Dijo Severus descubriéndose el pecho, mostrando a un león dormido al lado de una serpiente. Nicolás la vio y parecía estarla analizando, Severus se abotono de nuevo la camisa tapando de vuelta el tatuaje.
—Así que Harry si es un mago más poderoso que Voldemort, no me sorprende la verdad—Dijo Nicolás como quien habla del clima.
—El tatuaje ha ido cambiando a través de los años, antes era un cachorro de león—.
—Uhmm, eso no significa nada, dada la naturaleza de esa marca, creo que cuando hiciste el hechizo vinculante solo terminaste la promesa que habías hecho en el valle de Godric, y la magia decidió tomar tu promesa en serio. Es así de simple Severus. Yo no me preocuparía—.
—Gracias—.
—¿Por qué Severus? —.
—Además de Augusta Longbottom, nadie más sabia esto, no he querido decirle a Albus... —.
—Algún día deberás decirle, no te preocupes, Albus puede entender las cosas. Ahora, deberíamos ir a ver si esos chicos han logrado hacer algo en el laboratorio, no es bueno dejar tanto tiempo solas a las mentes inquietas—.

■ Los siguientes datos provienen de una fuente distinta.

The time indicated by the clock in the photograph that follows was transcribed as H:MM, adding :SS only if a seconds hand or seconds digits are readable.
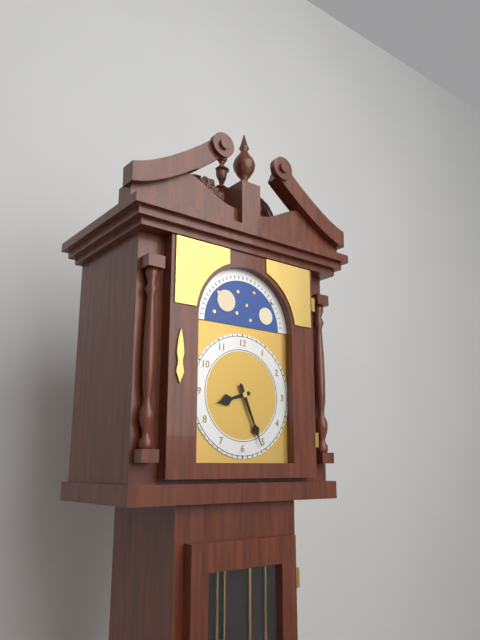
8:26
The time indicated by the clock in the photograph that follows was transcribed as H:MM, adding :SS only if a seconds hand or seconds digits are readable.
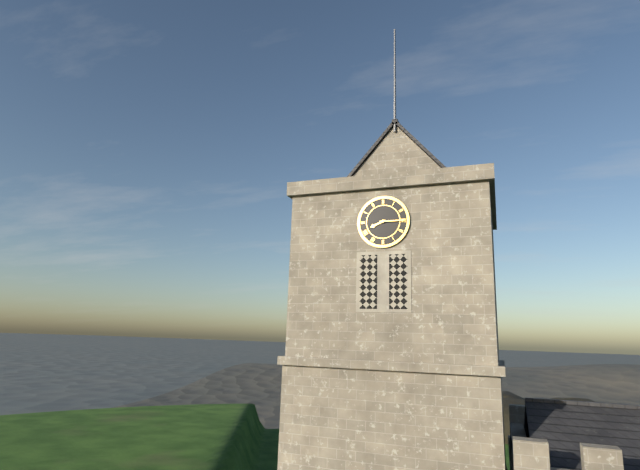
8:15
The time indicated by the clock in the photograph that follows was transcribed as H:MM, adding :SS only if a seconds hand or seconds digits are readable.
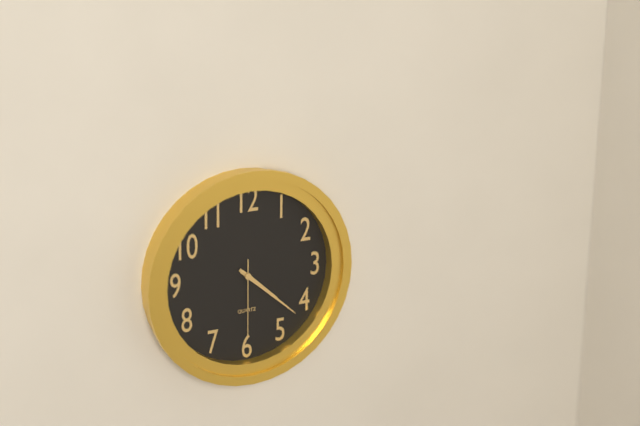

Los chicos habían logrado hacer una poción de dormir sin sueños, pero de un sabor agradable y que no tenía el efecto secundario del letargo en la mañana, al parecer, todo lo que necesitaba la poción era un par de hojas de menta y un poco de leche fresca. Nicolás les aseguro de que revisaría su nueva fórmula y les enviaría sus observaciones por si querían patentar la formula. Los chicos y Severus se despidieron de Nicolás y regresaron a su casa en Privet Drive. La visita dejo a Severus con un par de respuestas y un enorme misterio abriéndose ante sus ojos. ¿Qué era ese peluche? ¿Y quién era el misterioso mago que le enviaba esos dijes a Harry?